Mas como num poema de Drummond imagino essa e nossa história rodar por toda a cronologia da terra, do vasto império romano a essa nossa excessiva modernidade que só existe nos cinemas B.

Aliás, lá não serias capricórnio, mas sim filha de Anúbis que andaria sempre com a sombra da morte atrás de ti e a ela sorriria todos os dias lhe pedindo proteção e beijando sua pequena ônix dependurada no pescoço .

Bem filha de Anúbis, agora és legalmente livre, sem marido e o destino a mercê de tua lamina, mas não esqueça que nossa liberdade nunca é plena, tenhas o equilíbrio entre leão e a raposa como Maquiavel sugeriria há uns quinze séculos após a tua morte. Entorno mais um gole de vinho e penso em lhe escrever algo, mas o excesso de significado das minhas palavras me fazem calar e calo a boca na taça e as lembranças no vinho.

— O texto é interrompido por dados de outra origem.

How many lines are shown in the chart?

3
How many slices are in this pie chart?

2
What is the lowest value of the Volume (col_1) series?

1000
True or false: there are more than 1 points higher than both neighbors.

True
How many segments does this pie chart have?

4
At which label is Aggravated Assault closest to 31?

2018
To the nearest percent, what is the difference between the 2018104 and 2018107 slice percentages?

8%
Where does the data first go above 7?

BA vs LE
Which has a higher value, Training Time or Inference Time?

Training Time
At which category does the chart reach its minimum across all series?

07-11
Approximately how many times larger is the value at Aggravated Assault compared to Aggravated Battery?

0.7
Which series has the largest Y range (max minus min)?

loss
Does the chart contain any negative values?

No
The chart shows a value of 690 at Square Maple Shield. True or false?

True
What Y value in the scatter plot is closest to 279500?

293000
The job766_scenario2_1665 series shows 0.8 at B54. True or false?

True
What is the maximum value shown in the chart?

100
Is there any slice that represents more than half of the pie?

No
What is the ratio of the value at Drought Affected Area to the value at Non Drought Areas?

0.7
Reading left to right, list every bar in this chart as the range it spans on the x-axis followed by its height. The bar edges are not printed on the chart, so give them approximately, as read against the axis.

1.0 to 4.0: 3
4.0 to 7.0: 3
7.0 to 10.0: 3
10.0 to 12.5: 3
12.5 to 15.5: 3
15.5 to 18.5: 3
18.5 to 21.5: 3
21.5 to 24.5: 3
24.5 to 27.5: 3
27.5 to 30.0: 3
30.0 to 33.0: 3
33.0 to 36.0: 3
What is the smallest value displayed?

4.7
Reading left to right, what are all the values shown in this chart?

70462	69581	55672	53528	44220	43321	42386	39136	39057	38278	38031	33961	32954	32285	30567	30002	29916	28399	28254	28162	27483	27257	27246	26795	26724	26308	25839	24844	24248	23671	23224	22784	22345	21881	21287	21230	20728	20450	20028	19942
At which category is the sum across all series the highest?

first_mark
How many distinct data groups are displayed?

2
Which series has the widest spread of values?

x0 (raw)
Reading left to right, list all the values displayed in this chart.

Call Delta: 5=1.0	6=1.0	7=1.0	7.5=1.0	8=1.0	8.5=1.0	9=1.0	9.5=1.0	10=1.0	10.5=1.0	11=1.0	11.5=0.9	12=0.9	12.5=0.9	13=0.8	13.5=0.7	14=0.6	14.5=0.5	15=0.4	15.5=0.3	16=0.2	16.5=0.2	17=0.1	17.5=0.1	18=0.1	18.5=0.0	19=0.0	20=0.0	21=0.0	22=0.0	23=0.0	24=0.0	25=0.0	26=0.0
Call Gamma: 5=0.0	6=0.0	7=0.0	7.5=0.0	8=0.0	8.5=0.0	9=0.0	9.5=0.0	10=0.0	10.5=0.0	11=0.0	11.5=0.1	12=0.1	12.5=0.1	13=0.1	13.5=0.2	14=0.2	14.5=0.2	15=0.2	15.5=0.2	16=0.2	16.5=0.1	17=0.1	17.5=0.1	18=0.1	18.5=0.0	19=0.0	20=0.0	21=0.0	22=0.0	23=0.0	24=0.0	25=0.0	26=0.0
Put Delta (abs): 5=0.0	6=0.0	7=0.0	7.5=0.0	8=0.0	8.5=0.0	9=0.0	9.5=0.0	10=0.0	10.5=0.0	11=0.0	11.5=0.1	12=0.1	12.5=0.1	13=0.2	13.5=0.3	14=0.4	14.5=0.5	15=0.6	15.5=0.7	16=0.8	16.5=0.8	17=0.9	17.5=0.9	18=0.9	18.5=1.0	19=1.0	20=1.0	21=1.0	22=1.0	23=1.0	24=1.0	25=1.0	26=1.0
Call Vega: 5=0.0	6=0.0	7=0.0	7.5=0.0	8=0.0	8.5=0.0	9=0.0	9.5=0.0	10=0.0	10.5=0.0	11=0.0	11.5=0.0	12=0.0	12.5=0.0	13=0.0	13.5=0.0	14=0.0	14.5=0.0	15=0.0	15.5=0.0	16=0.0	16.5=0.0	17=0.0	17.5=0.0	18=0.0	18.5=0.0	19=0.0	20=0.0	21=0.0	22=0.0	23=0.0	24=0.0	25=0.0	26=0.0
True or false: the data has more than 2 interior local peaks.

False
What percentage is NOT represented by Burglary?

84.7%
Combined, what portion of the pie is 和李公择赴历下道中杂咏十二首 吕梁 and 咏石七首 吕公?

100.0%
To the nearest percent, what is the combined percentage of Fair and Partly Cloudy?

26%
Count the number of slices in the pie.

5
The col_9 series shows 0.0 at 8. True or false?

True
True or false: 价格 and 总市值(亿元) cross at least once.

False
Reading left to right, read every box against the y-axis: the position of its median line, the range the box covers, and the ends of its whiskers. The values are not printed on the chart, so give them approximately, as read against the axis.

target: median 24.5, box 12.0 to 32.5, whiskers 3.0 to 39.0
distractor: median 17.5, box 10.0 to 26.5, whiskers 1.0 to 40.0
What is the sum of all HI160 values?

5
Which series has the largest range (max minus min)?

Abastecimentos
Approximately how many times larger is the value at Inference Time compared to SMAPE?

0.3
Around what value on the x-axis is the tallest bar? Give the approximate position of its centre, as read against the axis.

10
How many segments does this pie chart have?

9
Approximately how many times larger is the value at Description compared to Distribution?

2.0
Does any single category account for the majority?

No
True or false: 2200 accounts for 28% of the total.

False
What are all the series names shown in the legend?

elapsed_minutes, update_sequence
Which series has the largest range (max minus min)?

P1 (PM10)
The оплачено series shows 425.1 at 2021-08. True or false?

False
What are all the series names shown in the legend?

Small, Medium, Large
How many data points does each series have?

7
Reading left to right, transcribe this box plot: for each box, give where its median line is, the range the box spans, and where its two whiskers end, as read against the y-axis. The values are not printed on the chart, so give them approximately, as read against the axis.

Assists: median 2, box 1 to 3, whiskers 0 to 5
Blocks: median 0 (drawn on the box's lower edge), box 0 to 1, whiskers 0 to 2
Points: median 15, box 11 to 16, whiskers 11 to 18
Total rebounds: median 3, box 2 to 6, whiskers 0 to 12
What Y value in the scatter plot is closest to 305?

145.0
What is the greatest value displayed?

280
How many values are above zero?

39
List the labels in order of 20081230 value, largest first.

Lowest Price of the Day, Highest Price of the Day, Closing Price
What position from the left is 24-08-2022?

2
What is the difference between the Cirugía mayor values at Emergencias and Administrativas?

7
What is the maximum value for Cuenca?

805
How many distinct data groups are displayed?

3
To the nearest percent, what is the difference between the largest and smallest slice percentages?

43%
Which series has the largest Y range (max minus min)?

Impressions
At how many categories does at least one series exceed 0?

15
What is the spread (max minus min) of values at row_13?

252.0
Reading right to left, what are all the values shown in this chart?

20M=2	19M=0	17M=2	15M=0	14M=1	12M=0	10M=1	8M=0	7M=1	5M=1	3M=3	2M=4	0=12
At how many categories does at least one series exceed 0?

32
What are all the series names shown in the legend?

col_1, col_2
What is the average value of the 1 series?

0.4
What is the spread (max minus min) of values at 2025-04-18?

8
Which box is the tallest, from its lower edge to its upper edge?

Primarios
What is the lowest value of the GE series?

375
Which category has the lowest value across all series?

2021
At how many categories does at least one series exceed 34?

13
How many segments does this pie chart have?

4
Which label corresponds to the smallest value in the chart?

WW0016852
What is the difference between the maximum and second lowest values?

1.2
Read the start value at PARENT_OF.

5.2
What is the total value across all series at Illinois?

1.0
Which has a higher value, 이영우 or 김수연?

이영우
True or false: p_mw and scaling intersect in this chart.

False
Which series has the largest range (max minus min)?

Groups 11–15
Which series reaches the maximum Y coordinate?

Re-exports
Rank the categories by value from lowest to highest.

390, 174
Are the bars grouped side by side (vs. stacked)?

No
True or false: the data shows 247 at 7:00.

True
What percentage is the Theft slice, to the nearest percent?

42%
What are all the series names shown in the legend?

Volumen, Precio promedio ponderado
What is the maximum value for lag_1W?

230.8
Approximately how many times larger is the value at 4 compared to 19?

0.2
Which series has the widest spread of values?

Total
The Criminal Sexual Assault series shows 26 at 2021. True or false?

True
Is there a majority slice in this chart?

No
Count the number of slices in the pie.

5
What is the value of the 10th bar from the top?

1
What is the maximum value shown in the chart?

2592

Encho a taça uma última vez e novamente lhe saúdo “Feliz Aniversário” e lhe desejo todas as coisas de bem, mas detenho-me antes que as imagine demais e essa doce melancolia torne-se triste e acabe com teu aniversário. Viro a taça de uma vez, mas ainda me é insuficiente, acabo por calar-me por completo nos lábios da garrafa e misturar o teu vinho junto a minha existência.

E às lembranças à boa fortuna que te acompanhem pelas árduas tempestades do Egito ou virtuosas estradas de terra da América Latina e por toda a eletroatividade que faz o mundo funcionar, que haja sempre um pulso elétrico a te resguardar por entre os carbonos do mundo.

Ou dê um nome de força qualquer.
Na boca de vidro roubo teu tom de batom que nunca usastes e vou finalmente dormir, fecho os olhos.
E vou pra onde o mundo se torna sólido.
E onírico demais pra ser mentira...

Com um carinho singular.

Um comentário:

Danielly Teles disse...

Eu sem bem pra quem é esse texto. Na verdade esse foi o que eu mais gostei, tem uma beleza que nem sei de onde vem. Parabéns msm msm, Gui.